## Problem to work on
Return every line of the records that includes the string "Cout".

## Data supplied
= = = = = = =

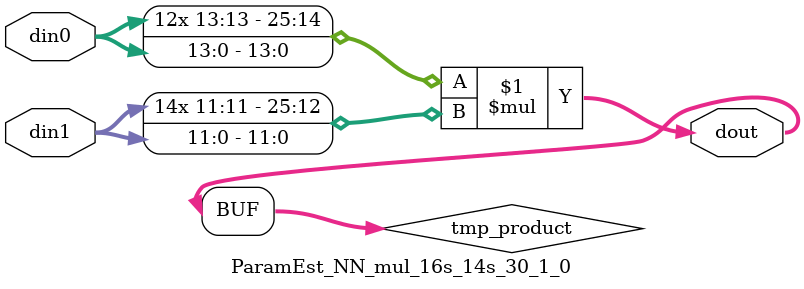
<source format=v>

`timescale 1 ns / 1 ps

  module ParamEst_NN_mul_16s_14s_30_1_0(din0, din1, dout);
parameter ID = 1;
parameter NUM_STAGE = 0;
parameter din0_WIDTH = 14;
parameter din1_WIDTH = 12;
parameter dout_WIDTH = 26;

input [din0_WIDTH - 1 : 0] din0; 
input [din1_WIDTH - 1 : 0] din1; 
output [dout_WIDTH - 1 : 0] dout;

wire signed [dout_WIDTH - 1 : 0] tmp_product;













assign tmp_product = $signed(din0) * $signed(din1);








assign dout = tmp_product;







endmodule

</source>
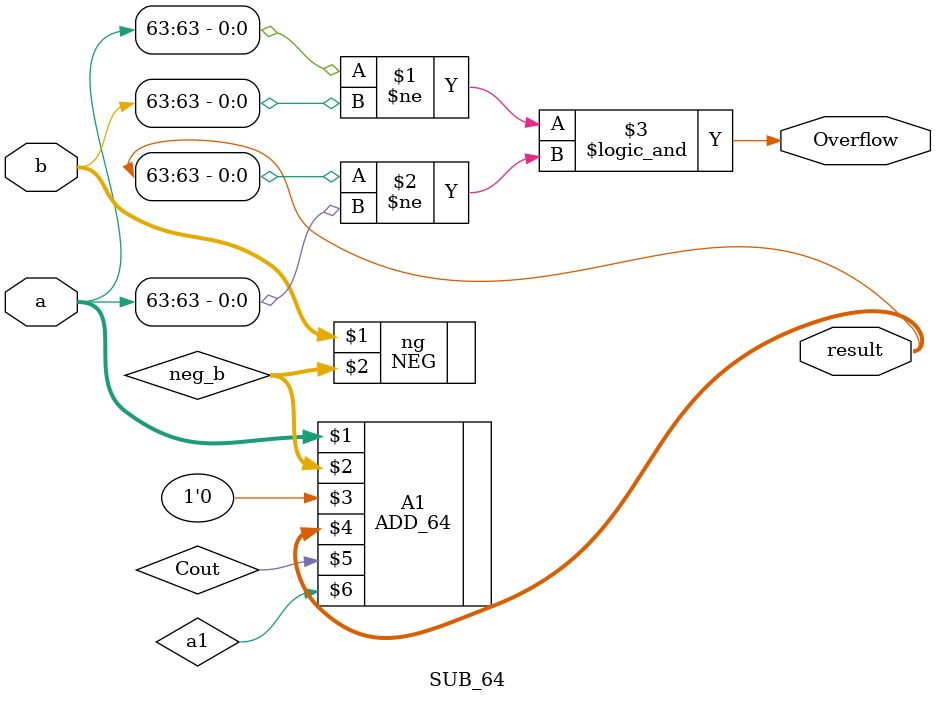
<source format=v>
`ifndef NEG_V
`define NEG_V
`include "NEG.v"
`endif

module SUB_64(
    input signed [63:0] a,
    input signed [63:0] b,
    output signed [63:0] result,
    output Overflow
);

    wire [63:0] neg_b;
    wire Cout, Overflow,a1;
    NEG ng(b, neg_b);
    ADD_64 A1(a, neg_b, 1'b0, result, Cout, a1);
    assign Overflow = (a[63] != b[63]) && (result[63] != a[63]);
    
endmodule
</source>
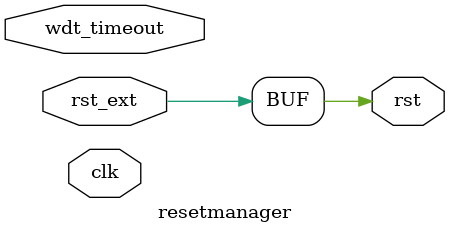
<source format=v>
module resetmanager(
	input wire clk,
	input wire rst_ext,
	input wire wdt_timeout,
	
	output reg rst
);

initial rst = 1'd0;

//todo: this is just a placeholder
always@(*) begin
	rst <= rst_ext;
end

endmodule

</source>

= = = = = = =

## Solution
    wire Cout, Overflow,a1;
    ADD_64 A1(a, neg_b, 1'b0, result, Cout, a1);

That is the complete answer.